## Records for the task
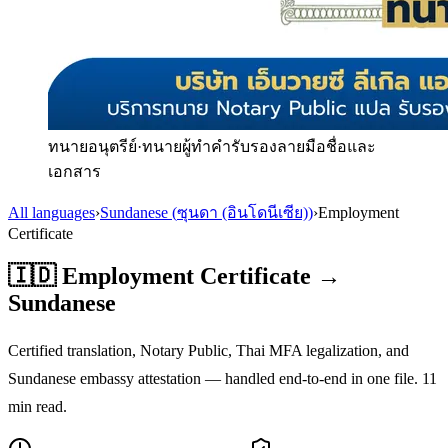
ทนายอนุตรีย์
·
ทนายผู้ทำคำรับรองลายมือชื่อและ
เอกสาร
All languages
›
Sundanese
(
ซุนดา (อินโดนีเซีย)
)
›
Employment
Certificate
🇮🇩
Employment Certificate
→
Sundanese
Certified translation, Notary Public, Thai MFA legalization, and
Sundanese
embassy attestation — handled end-to-end in one file.
11
min read.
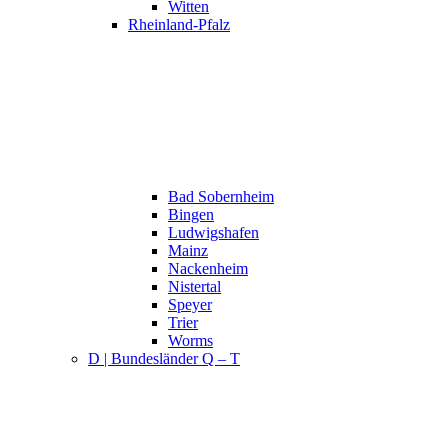
Witten
Rheinland-Pfalz
Bad Sobernheim
Bingen
Ludwigshafen
Mainz
Nackenheim
Nistertal
Speyer
Trier
Worms
D | Bundesländer Q – T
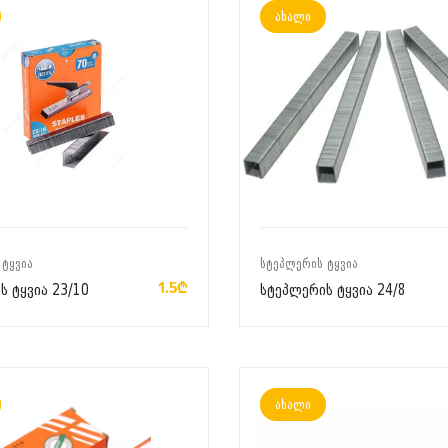
ახალი
ᲙᲐᲚᲐᲗᲐᲨᲘ ᲓᲐᲛᲐᲢᲔᲑᲐ
ᲙᲐᲚᲐᲗᲐᲨᲘ ᲓᲐᲛᲐᲢᲔᲑᲐ
 ᲢᲧᲕᲘᲐ
ᲡᲢᲔᲞᲚᲔᲠᲘᲡ ᲢᲧᲕᲘᲐ
1.5₾
ს ტყვია 23/10
სტეპლერის ტყვია 24/8
ახალი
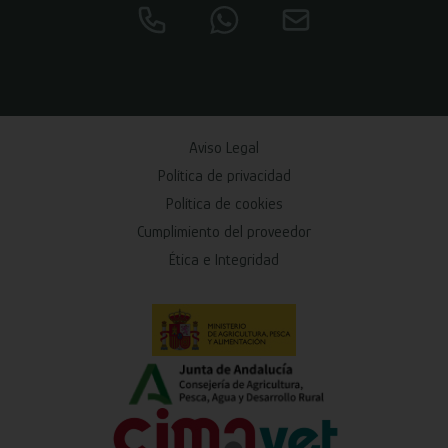
Aviso Legal
Política de privacidad
Política de cookies
Cumplimiento del proveedor
Ética e Integridad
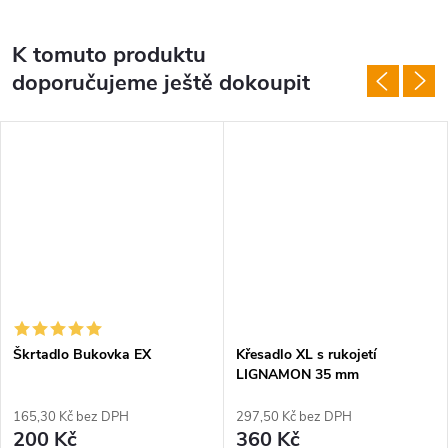
K tomuto produktu
doporučujeme ještě dokoupit
Škrtadlo Bukovka EX
Křesadlo XL s rukojetí
LIGNAMON 35 mm
165,30 Kč bez DPH
297,50 Kč bez DPH
200 Kč
360 Kč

## Work instructions
Please restate the material above line by line, exactly, beginning at its first line and ending with the line that contains "Aviso Legal", without any pictures.

## Task output
ทนายอนุตรีย์
·
ทนายผู้ทำคำรับรองลายมือชื่อและ
เอกสาร
All languages
›
Sundanese
(
ซุนดา (อินโดนีเซีย)
)
›
Employment
Certificate
🇮🇩
Employment Certificate
→
Sundanese
Certified translation, Notary Public, Thai MFA legalization, and
Sundanese
embassy attestation — handled end-to-end in one file.
11
min read.
Witten
Rheinland-Pfalz
Bad Sobernheim
Bingen
Ludwigshafen
Mainz
Nackenheim
Nistertal
Speyer
Trier
Worms
D | Bundesländer Q – T
ახალი
ᲙᲐᲚᲐᲗᲐᲨᲘ ᲓᲐᲛᲐᲢᲔᲑᲐ
ᲙᲐᲚᲐᲗᲐᲨᲘ ᲓᲐᲛᲐᲢᲔᲑᲐ
 ᲢᲧᲕᲘᲐ
ᲡᲢᲔᲞᲚᲔᲠᲘᲡ ᲢᲧᲕᲘᲐ
1.5₾
ს ტყვია 23/10
სტეპლერის ტყვია 24/8
ახალი
Aviso Legal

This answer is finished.